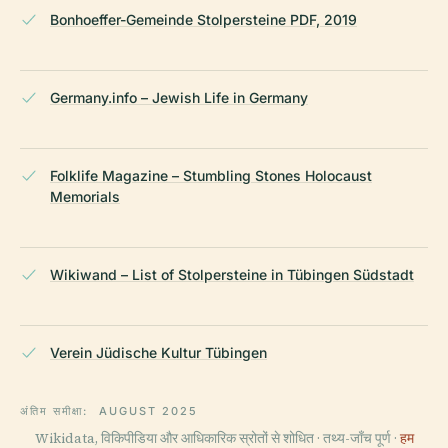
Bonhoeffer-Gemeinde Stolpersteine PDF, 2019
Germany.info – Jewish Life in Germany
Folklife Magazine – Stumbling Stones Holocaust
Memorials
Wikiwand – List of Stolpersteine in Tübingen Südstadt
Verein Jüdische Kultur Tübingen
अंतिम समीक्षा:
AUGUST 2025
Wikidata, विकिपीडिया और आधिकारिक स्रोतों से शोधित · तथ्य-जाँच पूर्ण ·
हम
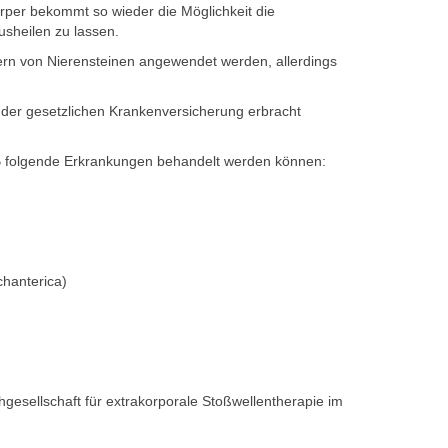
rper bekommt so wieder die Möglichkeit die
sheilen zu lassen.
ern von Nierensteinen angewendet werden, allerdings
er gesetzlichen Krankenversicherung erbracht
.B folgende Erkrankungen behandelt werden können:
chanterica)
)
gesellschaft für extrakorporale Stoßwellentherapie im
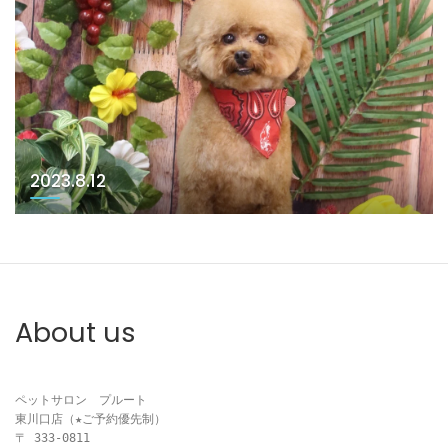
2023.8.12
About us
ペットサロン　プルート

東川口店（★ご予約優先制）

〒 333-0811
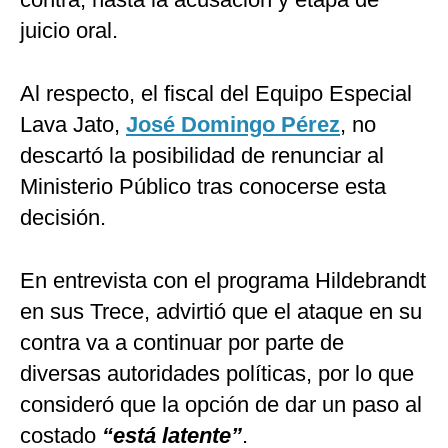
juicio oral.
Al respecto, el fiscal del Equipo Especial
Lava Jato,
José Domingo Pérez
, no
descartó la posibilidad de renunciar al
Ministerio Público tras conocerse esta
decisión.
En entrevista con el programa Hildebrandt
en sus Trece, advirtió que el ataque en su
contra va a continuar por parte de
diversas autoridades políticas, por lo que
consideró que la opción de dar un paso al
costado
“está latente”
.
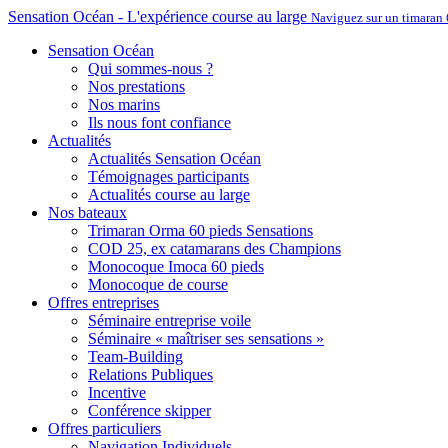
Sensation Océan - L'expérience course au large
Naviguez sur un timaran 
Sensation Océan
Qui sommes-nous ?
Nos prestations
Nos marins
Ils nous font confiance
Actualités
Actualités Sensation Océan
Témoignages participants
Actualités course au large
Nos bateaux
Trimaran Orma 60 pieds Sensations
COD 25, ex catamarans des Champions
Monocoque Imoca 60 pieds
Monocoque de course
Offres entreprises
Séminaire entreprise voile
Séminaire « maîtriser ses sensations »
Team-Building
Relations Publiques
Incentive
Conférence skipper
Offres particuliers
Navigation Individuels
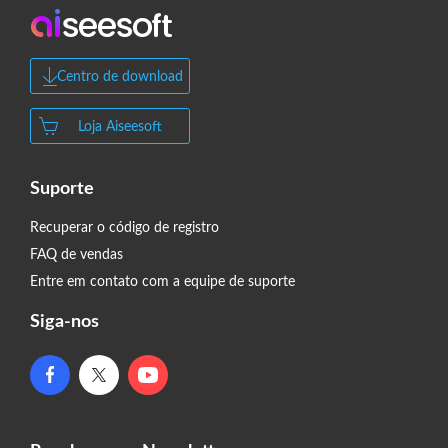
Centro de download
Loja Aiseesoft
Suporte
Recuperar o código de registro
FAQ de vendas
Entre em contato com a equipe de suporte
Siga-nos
══════════
- **WORK TO COMPLETE**: Set down the records above word for word, from the first line through the line containing "er gesetzlichen Krankenversicherung erbracht", both included; leave out the pictures.

- **PROBLEM SOLUTION**:
Bonhoeffer-Gemeinde Stolpersteine PDF, 2019
Germany.info – Jewish Life in Germany
Folklife Magazine – Stumbling Stones Holocaust
Memorials
Wikiwand – List of Stolpersteine in Tübingen Südstadt
Verein Jüdische Kultur Tübingen
अंतिम समीक्षा:
AUGUST 2025
Wikidata, विकिपीडिया और आधिकारिक स्रोतों से शोधित · तथ्य-जाँच पूर्ण ·
हम
rper bekommt so wieder die Möglichkeit die
sheilen zu lassen.
ern von Nierensteinen angewendet werden, allerdings
er gesetzlichen Krankenversicherung erbracht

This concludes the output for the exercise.